Alejandro Cesarco
Prescribe the Symptom
6 March – 18 April 2015, Midway Contemporary Art, Minneapolis
Prescribe the Symptom, Alejandro Cesarco’s solo exhibition at Midway Contemporary Art, presents new photographic works and a recently completed video. The title refers to a form of reverse psychology used in family psychotherapy decades ago, and alludes to various conditions and methodologies of memory and the shape of autobiography within the exhibition.
Shot on 16mm film and then transferred to digital, Allegory, or The Perils of the Present Tense, is constructed using silent vignettes and inter-titles. Atmospheric sequences of images of water, rain, sky, and saccharine flower arrangements contrast with close up portraits of a woman reading Alberto Moravia’s Contempt. At one point an inter-title reads “The story is a surface”, alluding to the fleeting images of surfaces as abstract sites of connection for desire, memory, and fragments of future histories. The tone throughout hints at longing and desire, promises not kept, and questions about the division of the self into past and future.

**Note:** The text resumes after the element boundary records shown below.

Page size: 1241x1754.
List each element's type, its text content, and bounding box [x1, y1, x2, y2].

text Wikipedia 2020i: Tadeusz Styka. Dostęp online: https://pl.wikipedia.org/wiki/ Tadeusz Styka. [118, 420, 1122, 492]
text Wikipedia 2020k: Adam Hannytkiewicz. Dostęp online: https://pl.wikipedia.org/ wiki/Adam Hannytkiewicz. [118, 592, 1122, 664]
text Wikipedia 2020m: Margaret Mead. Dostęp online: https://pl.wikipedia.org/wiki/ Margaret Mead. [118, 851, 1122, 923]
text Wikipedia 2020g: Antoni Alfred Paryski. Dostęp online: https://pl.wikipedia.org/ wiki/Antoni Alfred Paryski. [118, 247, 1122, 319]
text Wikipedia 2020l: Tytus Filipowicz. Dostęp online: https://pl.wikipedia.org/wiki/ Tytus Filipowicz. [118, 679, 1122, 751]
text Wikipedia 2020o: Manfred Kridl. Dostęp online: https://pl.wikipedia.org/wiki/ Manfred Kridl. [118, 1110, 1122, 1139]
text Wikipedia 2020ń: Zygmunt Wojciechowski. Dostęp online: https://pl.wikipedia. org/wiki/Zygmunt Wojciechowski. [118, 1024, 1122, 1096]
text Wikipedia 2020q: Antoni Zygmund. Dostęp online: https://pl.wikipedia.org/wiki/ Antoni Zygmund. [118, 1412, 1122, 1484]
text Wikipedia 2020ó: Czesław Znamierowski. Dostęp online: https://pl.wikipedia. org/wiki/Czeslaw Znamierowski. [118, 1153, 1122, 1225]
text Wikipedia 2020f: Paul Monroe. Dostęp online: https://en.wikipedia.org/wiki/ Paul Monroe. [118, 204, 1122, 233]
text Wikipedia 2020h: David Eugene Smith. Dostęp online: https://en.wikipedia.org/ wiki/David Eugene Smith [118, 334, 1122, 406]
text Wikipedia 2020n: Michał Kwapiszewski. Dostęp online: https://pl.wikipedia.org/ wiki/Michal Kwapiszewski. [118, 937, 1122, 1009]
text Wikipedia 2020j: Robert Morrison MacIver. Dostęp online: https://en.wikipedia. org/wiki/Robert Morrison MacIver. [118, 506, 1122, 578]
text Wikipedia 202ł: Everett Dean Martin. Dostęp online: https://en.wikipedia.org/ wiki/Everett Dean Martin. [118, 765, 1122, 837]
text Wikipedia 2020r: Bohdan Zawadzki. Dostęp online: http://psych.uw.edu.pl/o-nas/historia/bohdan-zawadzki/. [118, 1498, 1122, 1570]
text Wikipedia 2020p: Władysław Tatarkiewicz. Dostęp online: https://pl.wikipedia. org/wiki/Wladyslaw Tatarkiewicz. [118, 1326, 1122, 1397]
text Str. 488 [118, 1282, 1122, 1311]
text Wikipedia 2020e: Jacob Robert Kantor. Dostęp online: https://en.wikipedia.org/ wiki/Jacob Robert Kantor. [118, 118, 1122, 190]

There is a similar fragility of surface, silence, and memory in The Dreams I’ve Left Behind, in which a faint image of the wall behind the artist’s bed is silkscreened directly onto the gallery wall. What appears at first as a dry tautological exercise subtly reveals itself to be a vulnerable and deeply emotional displacement. Cesarco describes his use of color in this work, and in the wall treatment for Allegory, or The Perils of the Present Tense, as “muted melodrama.”
In contrast to this elusive work, Index (With Feeling) forms an expansive generative genealogy using a diverse array of literary, artistic, and philosophical figures. The use of paratext has been a consistent narrative device in Cesarco’s work — whether footnotes, dedication pages, or his indexes, such as this new nine panel photographic work. Through a carefully organized collection of entries he imagines an unrealized novel titled Crocodile Tears. He has referred to these indexes as a form of self-portraiture, and in this new work anxiety, nostalgia, lost youth, and paranoia build an intense tone. A tone that is counterbalanced through more cerebral references to affect theory, aesthetics, authenticity, style, and repetition that complicate and question the cultural conditioning of our emotions, feelings, and memories.